Linear Equations

  • Should already have seen linear equations like \[y=mx+b\]
  • In statistics, we write these as \[y=b_0 + b_1x\]
    • \(b_0\) and \(b_1\) are constants.
    • \(x\) is the independent variable.
    • \(y\) is the dependent variable

Slope and Intercept

\[y=b_0 + b_1x\]

  • The y-intercept is \(b_0\), the value of \(y\) when \(x=0\).
  • The slope is \(b_1\), the change in \(y\) for a 1-unit change in \(x\).

A scatterplot shows the relationship between two (numeric) variables.

We call this type of data bivariate data.

This relationship can be modeled perfectly with a straight line: \[y = 8 + 3.25x\]

  • But what if that pound of coffee didn’t always cost $8?
  • Or the coffee drinks didn’t always cost $3.25?

The linear regression line looks like \[y = \beta_0 + \beta_1x + \epsilon\]

  • \(\beta\) is the Greek letter “beta”.
  • \(\beta_0\) and \(\beta_1\) are constants.
  • Error (the fact that the points don’t all line up perfectly) is represented by \(\epsilon\).

We estimate \(\beta_0\) and \(\beta_1\) using data and denote the estimated line by \[\hat{y} = b_0 + b_1x \]

  • \(\hat{y}\), “y-hat”, is the estimated value of \(y\).
  • \(b_0\) is the estimate for \(\beta_0\).
  • \(b_1\) is the estimate for \(\beta_1\).

We use a regression line to make predictions about \(y\) using values of \(x\). Think of this as the 2-dimensional version of a point estimate!

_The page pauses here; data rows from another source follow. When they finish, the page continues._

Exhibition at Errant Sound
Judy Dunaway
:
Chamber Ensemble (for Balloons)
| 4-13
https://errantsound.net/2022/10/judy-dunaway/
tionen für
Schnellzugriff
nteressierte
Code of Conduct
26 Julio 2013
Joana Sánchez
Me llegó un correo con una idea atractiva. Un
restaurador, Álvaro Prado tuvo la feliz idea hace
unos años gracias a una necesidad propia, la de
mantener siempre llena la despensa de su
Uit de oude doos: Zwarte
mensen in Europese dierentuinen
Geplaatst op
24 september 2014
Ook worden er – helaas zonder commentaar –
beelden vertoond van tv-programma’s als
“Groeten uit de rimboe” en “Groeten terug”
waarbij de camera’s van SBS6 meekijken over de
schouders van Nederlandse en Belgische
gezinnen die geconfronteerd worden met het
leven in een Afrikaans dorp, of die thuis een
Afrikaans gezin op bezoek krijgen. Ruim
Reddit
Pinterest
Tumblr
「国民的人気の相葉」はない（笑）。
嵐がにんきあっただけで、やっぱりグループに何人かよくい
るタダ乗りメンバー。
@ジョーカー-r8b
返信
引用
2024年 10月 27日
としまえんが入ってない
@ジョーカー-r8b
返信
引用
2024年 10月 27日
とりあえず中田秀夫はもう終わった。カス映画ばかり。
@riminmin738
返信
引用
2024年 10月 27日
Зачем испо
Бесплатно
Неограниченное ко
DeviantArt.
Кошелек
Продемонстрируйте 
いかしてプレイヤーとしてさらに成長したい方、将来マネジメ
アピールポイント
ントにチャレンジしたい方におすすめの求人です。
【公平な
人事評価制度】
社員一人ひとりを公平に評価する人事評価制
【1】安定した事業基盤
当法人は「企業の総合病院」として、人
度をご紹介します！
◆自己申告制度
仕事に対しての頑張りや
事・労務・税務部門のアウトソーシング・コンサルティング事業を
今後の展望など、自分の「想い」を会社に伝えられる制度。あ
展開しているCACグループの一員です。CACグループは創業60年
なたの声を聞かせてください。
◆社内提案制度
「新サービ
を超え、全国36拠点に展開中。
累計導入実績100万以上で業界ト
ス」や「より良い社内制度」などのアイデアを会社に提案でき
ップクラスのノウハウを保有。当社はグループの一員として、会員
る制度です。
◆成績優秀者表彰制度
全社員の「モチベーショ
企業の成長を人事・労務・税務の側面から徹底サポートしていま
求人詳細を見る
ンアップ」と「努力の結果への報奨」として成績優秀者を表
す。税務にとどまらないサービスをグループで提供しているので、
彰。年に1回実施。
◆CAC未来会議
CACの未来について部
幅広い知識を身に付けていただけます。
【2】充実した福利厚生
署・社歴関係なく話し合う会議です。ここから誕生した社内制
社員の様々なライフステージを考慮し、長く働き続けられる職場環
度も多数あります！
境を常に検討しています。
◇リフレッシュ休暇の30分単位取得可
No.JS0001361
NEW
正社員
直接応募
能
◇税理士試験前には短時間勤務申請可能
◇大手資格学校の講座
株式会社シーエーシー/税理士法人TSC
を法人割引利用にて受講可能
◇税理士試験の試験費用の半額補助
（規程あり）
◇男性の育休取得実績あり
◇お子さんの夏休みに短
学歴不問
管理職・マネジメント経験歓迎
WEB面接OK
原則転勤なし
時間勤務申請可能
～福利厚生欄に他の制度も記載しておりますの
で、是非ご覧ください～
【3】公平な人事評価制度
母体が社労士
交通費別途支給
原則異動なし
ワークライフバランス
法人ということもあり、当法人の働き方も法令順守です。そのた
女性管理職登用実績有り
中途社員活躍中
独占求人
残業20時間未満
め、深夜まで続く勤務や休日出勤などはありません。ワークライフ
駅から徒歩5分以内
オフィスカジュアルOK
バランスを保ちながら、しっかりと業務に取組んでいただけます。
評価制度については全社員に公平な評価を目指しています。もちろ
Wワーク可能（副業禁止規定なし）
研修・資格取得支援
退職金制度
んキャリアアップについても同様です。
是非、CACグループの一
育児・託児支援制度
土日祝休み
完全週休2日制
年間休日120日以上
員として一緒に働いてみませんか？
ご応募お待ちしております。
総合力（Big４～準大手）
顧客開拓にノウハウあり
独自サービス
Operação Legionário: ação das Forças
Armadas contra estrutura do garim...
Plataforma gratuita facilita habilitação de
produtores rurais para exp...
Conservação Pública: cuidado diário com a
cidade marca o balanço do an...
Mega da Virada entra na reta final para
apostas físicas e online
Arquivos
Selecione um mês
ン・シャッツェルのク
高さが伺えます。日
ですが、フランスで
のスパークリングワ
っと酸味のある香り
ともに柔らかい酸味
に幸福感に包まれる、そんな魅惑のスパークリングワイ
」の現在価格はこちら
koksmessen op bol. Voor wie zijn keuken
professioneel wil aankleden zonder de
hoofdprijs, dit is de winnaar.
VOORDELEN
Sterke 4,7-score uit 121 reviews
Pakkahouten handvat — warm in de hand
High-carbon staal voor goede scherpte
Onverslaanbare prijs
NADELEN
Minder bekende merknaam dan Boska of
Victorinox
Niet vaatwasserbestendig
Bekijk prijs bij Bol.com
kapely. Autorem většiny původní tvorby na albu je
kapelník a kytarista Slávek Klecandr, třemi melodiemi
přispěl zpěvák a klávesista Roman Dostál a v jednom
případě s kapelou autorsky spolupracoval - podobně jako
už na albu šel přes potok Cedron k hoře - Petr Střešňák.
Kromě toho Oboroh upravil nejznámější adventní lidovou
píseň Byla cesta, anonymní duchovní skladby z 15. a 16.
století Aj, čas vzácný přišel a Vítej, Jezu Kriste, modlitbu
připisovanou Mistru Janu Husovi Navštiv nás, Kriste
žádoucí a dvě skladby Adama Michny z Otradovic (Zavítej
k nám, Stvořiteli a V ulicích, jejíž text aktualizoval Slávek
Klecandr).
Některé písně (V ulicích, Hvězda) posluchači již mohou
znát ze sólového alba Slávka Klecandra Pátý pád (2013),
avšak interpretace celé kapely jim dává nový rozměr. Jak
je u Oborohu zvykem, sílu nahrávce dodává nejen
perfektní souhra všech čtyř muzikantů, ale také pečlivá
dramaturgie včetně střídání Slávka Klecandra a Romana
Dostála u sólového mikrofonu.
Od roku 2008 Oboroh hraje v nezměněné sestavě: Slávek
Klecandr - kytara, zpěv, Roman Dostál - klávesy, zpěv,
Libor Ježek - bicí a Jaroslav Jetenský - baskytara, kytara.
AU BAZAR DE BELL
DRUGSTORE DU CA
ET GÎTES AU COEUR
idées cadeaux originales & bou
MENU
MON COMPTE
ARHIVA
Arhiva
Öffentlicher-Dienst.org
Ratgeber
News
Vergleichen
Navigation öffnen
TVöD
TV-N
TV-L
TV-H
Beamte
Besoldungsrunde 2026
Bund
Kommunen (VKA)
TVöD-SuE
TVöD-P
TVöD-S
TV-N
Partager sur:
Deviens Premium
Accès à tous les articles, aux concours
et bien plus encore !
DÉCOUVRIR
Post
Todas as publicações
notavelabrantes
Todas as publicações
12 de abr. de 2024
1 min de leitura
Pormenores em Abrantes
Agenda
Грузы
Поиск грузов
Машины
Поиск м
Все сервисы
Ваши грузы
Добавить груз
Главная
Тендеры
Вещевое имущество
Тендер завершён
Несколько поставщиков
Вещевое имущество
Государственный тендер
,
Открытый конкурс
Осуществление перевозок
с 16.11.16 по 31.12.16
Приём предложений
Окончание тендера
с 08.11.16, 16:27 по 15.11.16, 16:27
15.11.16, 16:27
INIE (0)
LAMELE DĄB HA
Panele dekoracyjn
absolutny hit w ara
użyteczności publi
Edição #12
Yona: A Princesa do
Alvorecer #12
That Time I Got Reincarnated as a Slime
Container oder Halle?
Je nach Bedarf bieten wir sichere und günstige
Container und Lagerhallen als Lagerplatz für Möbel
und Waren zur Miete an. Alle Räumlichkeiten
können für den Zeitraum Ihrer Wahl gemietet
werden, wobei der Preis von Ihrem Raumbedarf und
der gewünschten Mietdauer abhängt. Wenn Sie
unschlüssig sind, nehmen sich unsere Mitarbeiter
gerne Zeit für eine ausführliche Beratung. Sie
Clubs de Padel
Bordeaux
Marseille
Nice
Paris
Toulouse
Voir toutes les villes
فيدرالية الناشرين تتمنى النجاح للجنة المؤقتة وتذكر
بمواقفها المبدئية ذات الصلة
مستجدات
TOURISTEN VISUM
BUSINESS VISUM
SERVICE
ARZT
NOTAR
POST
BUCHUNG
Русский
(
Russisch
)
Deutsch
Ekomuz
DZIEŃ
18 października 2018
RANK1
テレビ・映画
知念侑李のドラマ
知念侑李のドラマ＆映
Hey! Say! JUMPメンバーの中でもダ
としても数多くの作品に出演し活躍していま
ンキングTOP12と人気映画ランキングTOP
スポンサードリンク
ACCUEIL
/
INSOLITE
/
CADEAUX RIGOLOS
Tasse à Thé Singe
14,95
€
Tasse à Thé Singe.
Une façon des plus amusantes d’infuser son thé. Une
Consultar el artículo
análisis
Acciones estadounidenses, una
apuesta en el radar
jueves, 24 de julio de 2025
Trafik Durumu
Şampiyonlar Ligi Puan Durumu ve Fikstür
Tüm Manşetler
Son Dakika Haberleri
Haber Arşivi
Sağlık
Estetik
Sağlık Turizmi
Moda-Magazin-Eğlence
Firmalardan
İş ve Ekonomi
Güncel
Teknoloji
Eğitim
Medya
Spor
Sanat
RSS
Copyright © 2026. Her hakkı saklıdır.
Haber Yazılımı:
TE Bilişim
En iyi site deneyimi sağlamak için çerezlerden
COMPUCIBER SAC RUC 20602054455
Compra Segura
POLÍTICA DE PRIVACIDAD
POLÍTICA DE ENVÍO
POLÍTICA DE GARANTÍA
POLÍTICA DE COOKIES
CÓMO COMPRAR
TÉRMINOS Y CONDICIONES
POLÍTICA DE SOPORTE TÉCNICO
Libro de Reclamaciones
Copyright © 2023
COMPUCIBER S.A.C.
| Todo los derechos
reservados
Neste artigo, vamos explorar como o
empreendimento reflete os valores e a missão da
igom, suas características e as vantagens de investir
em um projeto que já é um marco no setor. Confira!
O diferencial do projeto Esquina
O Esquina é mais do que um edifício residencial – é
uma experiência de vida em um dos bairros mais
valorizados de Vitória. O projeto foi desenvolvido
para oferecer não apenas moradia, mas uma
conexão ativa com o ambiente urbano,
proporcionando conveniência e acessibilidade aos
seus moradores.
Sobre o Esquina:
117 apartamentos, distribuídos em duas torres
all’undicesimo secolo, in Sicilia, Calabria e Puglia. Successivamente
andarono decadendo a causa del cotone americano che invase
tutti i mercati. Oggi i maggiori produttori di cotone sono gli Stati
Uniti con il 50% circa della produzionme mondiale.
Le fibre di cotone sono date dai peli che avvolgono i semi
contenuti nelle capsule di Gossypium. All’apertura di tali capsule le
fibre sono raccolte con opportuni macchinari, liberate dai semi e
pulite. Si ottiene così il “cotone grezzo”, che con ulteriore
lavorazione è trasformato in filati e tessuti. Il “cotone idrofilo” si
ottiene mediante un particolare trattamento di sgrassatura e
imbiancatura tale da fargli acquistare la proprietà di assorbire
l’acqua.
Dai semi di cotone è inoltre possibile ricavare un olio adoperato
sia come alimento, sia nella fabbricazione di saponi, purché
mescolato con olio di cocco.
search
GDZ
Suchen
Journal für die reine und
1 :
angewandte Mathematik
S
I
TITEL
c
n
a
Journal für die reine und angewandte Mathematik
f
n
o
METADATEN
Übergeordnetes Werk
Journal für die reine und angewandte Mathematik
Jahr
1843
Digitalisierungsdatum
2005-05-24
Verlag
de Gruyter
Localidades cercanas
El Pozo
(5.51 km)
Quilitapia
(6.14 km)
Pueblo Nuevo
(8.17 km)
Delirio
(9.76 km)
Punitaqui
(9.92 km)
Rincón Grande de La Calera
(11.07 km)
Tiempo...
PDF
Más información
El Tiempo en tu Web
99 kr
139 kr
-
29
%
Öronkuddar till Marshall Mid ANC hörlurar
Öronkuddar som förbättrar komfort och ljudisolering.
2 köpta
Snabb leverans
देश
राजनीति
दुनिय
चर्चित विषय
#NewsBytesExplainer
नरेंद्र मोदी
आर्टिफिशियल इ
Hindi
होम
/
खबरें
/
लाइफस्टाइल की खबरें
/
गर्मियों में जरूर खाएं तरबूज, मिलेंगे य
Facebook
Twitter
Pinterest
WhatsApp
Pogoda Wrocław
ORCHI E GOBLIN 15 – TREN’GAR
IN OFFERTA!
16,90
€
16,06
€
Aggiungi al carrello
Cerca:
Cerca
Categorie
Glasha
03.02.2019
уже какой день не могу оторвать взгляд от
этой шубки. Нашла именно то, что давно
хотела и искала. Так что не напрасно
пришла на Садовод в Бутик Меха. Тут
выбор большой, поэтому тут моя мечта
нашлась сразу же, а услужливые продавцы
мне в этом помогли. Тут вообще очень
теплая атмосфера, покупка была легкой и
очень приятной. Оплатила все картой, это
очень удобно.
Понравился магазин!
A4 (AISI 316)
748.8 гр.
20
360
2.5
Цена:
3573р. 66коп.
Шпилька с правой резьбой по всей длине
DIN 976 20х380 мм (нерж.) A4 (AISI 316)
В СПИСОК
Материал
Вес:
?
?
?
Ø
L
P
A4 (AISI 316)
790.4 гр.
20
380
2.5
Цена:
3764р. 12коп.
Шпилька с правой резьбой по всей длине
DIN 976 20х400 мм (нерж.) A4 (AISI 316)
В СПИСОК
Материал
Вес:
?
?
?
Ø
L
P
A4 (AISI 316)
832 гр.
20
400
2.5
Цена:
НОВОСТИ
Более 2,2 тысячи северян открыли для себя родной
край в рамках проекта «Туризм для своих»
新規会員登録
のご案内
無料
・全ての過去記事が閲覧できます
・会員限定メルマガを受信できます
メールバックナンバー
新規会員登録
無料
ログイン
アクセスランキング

  • \(y\) is the response variable.
  • \(x\) is the predictor variable.

Example

Example: Researchers took a variety of measurements on 344 adult penguins in Antarctica.

Example

The regression model for these data is \[\hat{y}=-5780.83 + 49.69x\]

Example

To predict the body mass for a penguin with a flipper length of 180cm, we just need to plug in 180 for flipper length (\(x\)): \[\hat{y}=-5780.83 + 49.69\times 180 = 3163.37\text{g}.\] - Note that the regression line automatically deals with units.